L’arrestato – subito trascinato al Comando tedesco, insediato all’Hotel Brufani – é Guido Mazzetti (nato a Bologna il 24 giugno 1916), sposato con una perugina, Marcella Zorzi e residente in via Maestà delle Volte, al numero 9.

Il calciatore (i campionati erano stati bloccati), ultima società di militanza l’Udinese, aveva preso domicilio dopo l’8 settembre 1943 a Perugia – ospite della famiglia della moglie – città in cui, in precedenza, aveva indossato la maglia del Grifo, quale centrocampista.

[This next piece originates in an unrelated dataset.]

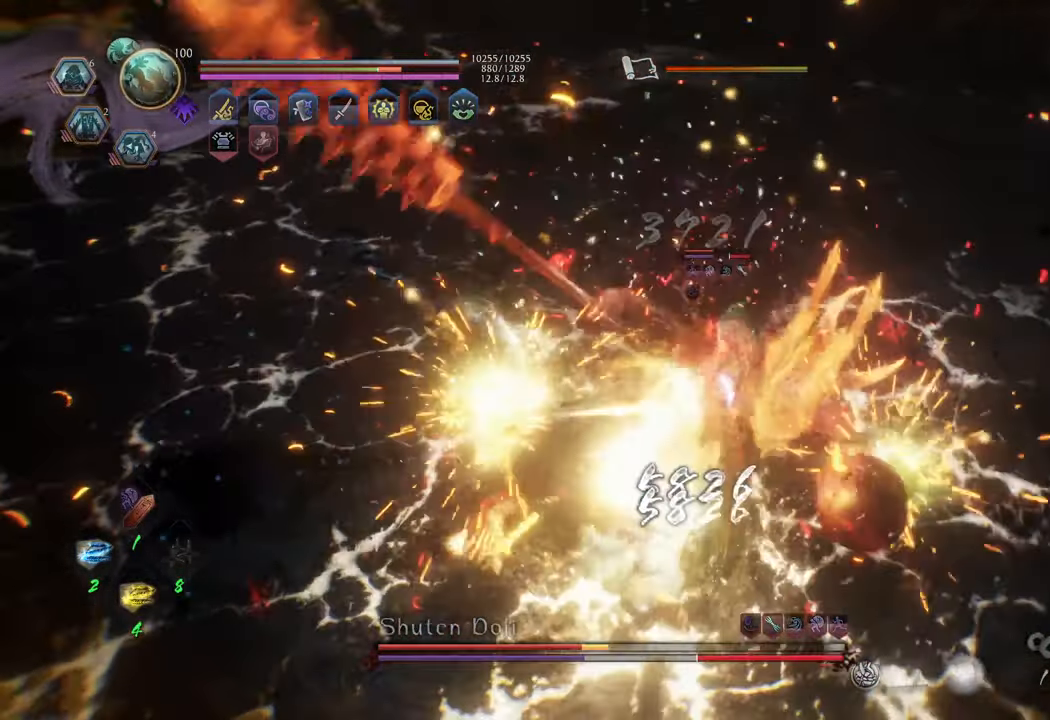
{"buttons": ["L1", "R1"], "left_stick": "up-left", "right_stick": "center", "events": [[167, "left_stick", "up-left"], [217, "Y", "up"], [450, "R1", "down"]]}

Proprio la suocera, la signora Cesira, seppe per prima dell’arresto del genero e corse, ansante, al Brufani per cercare di parlare col comando tedesco. Nessuno la volle ricevere. Riuscì però a scorgere Guido che, da una finestra dell’albergo, le lanciò un foglietto su cui aveva frettolosamente vergato poche parole: “Corri a casa e brucia tutte le mie carte…”

Al numero 9 di via Maestà delle Volte, nel cuore dell’acropoli, da qualche mese si tenevano, molto spesso, le riunioni degli antifascisti. L’abitazione di un calciatore di professione, già abbastanza conosciuto (aveva iniziato nelle giovanili del Bologna per poi passare al Parma, al Savoia, allo Stabia, al Perugia, all’Udinese), non aveva suscitato sospetti nell’Ovra, la polizia politica del regime. Per cui una parte degli archivi e una serie di carte e di manifesti (tra cui un gran numero di volantini, che in parte gli erano stati sequestrati in corso Vannucci) erano stati lasciati in custodia a Mazzetti, affiliato al Partito d’Azione.

La signora Cesira rientrò a passo lesto a casa e gettò sul fuoco tutti i documenti che rinvenne. Poi, sempre camminando velocemente, si ripresentò al comando. Attese a lungo, ma alla fine un ufficiale la ricevette. Perorò, l’anziana signora, la causa del genero. “É un giovane di soli 27 anni, é sposato, ha un bambino di due anni (Luciano, che diventerà docente universitario) ed uno in arrivo (Guglielmo, detto Mimmi, da grande conduttore tv e giornalista). Non ha mai fatto del male a nessuno”, spiegò in fretta e con voce tremante, sperando di far breccia nel cuore del tedesco.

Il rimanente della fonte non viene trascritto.